Offenbach (Reuters) - Bei Siemens läuft die Protestwelle gegen den Abbau von fast 7000 Arbeitsplätzen und die Schließung mehrerer Werke an.
In Offenbach protestierten am Freitag rund 600 Mitarbeiter und Gewerkschafter gegen die Abbaupläne für die Kraftwerks-Sparte, durch die sie allein dort 700 Stellen gefährdet sehen. Siemens hatte angekündigt, die Projektabwicklung in Erlangen zu bündeln, die bisher auf Wien, Offenbach und Erlangen verteilt ist. "Es ist schon ein starkes Stück, 700 Leute einfach so auf die Straße zu stellen", sagte Tanja Scorrano, die nach eigenen Angaben seit fast 27 Jahren für Siemens arbeitet, zu Reuters TV. Offenbachs Oberbürgermeister Horst Schneider (SPD) sagte: "Dieser Standort hat immer noch eine Existenzberechtigung in diesem Weltkonzern Siemens."
Siemens bereitet sich mit dem Stellenabbau auf die erwartete Nachfrage-Flaute nach Turbinen für konventionelle Kraftwerke vor. Doch noch vor kurzem hatte die Sparte für einen Großauftrag aus Ägypten Überstunden geschoben. "Die Division macht Gewinn ohne Ende. Eine Betriebsschließung kann man nicht nachvollziehen in der jetzigen Lage", sagte Mitarbeiter Jochen Weiss. "Wir sind ausgelastet."
Siemens spricht nicht von einer Schließung in Offenbach. "Aber de facto wird das einfach von Erlangen aufgesogen werden", sagte ein IG-Metall-Sprecher. Auch Siemens-Personalchefin Janina Kugel hatte sich skeptisch gezeigt, dass viele Mitarbeiter zum Umzug an einen anderen Standort bereit seien. Das Stammwerk von Siemens im fränkischen Erlangen ist mehr als 200 Kilometer von Offenbach entfernt.
Die größte Kundgebung fand am Freitag in Berlin statt.

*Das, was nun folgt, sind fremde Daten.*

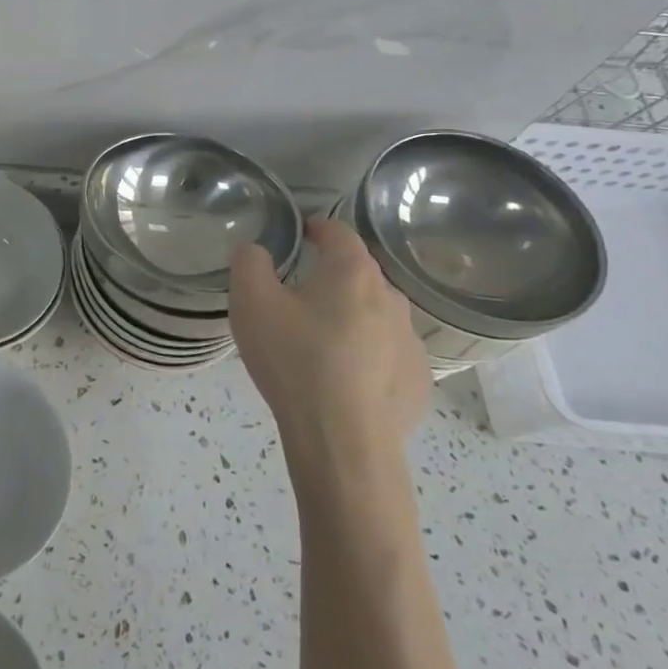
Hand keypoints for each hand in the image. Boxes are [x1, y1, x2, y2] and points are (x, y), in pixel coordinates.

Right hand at [229, 216, 429, 473]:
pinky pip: (387, 355)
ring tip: (319, 343)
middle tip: (296, 299)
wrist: (342, 441)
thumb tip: (258, 252)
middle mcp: (390, 297)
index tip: (299, 236)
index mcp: (352, 272)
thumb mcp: (251, 303)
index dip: (317, 228)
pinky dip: (367, 356)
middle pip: (358, 275)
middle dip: (330, 278)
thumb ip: (249, 263)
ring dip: (350, 318)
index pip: (338, 232)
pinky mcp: (417, 380)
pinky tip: (343, 380)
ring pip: (375, 315)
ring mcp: (410, 341)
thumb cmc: (295, 360)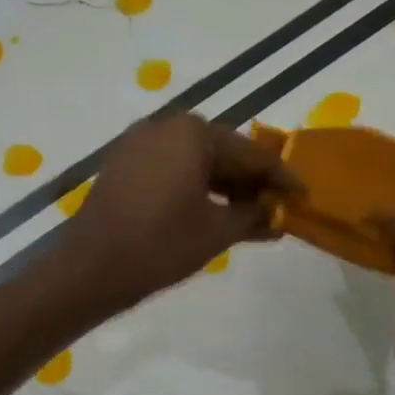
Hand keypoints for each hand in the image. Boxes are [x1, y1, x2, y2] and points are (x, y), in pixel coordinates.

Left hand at [61, 115, 299, 312]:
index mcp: (192, 133)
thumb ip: (253, 215)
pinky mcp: (121, 164)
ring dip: (221, 186)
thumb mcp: (217, 231)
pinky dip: (192, 187)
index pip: (250, 154)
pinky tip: (209, 211)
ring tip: (247, 216)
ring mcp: (137, 144)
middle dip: (249, 181)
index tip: (303, 196)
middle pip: (221, 151)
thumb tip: (276, 212)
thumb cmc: (160, 245)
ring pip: (193, 160)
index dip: (280, 178)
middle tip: (275, 208)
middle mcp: (164, 126)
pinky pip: (168, 168)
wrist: (90, 268)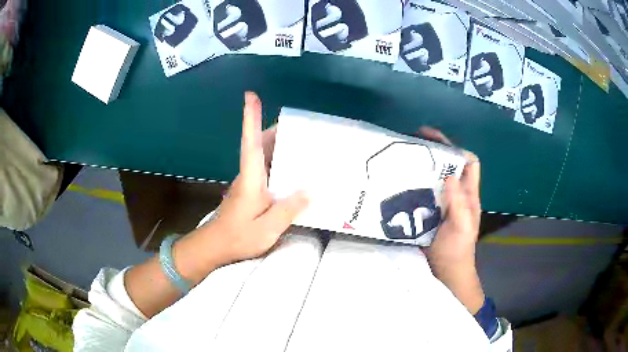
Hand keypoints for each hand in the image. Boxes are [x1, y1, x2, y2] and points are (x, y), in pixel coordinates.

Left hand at [199, 92, 308, 266]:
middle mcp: (248, 174)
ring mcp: (248, 182)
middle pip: (259, 143)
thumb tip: (310, 191)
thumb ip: (288, 209)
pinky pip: (265, 168)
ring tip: (302, 142)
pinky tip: (293, 169)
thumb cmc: (238, 236)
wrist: (216, 246)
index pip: (250, 142)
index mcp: (251, 177)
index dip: (250, 118)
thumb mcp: (267, 227)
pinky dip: (278, 161)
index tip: (250, 96)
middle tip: (299, 124)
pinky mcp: (250, 190)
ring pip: (262, 154)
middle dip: (275, 129)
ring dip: (278, 144)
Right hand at [419, 127, 484, 313]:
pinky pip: (421, 190)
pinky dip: (413, 182)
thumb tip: (449, 175)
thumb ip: (459, 203)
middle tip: (413, 140)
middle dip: (435, 149)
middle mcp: (456, 193)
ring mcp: (441, 202)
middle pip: (449, 164)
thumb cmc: (457, 251)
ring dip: (422, 164)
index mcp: (468, 194)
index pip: (470, 163)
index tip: (437, 141)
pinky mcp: (427, 210)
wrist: (444, 272)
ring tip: (403, 155)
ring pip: (434, 176)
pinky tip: (399, 180)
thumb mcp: (462, 227)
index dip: (457, 149)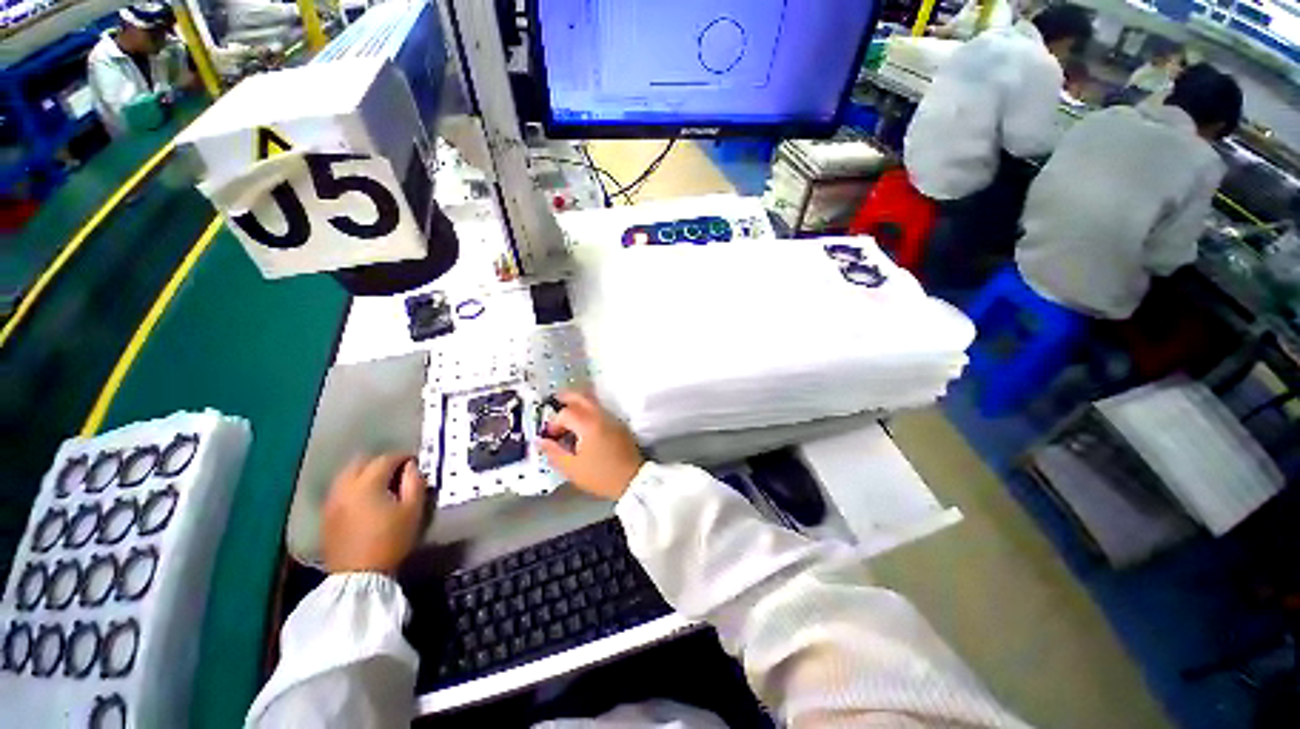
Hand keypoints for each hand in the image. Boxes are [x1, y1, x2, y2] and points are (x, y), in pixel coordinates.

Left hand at [321, 453, 426, 573]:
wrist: (358, 576)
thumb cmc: (391, 540)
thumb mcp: (413, 510)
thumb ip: (415, 483)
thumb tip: (412, 467)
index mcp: (367, 484)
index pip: (386, 459)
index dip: (403, 457)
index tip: (415, 462)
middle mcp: (345, 487)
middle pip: (361, 461)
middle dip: (381, 462)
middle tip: (397, 471)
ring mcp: (332, 501)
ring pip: (347, 474)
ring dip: (365, 473)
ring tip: (381, 485)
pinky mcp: (326, 515)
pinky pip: (340, 489)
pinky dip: (354, 486)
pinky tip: (365, 499)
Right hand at [538, 391, 645, 499]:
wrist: (632, 479)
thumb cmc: (600, 476)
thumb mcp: (572, 469)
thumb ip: (554, 452)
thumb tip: (540, 440)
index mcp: (588, 425)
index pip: (566, 413)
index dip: (554, 422)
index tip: (550, 436)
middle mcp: (600, 416)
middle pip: (581, 397)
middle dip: (566, 397)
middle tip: (554, 402)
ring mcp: (612, 418)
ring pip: (593, 402)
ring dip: (578, 403)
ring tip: (567, 415)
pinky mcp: (619, 424)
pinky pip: (600, 410)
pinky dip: (589, 411)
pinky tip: (583, 424)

Dort versammelten sich vor der Siemens-Zentrale in Siemensstadt nach Angaben der Gewerkschaft mehr als 1200 Mitarbeiter. "Wir lassen uns von Joe Kaeser nicht den Industriestandort Berlin zerstören", sagte der Berliner IG-Metall-Bevollmächtigte Klaus Abel an die Adresse des Siemens-Chefs. In Görlitz, wo das Werk mit 720 Beschäftigten ebenso wie jenes in Leipzig geschlossen werden soll, gab es eine Mahnwache.
In Erfurt verließen einige hundert Mitarbeiter unter Pfiffen und Buhrufen eine Belegschaftsversammlung. Siemens will einen neuen Eigentümer für das Werk suchen, in dem zurzeit rund 500 Menschen arbeiten. Doch Arbeitnehmervertreter sind skeptisch, dass sich ein Käufer findet.
Die nächsten Protestaktionen sind für kommenden Donnerstag (23. November) in Berlin geplant. Die IG Metall erwartet mehr als 2500 Demonstranten vor dem Tagungshotel, in dem die jährliche Betriebsräteversammlung stattfindet. Auf dem Treffen soll auch Personalchefin Kugel auftreten.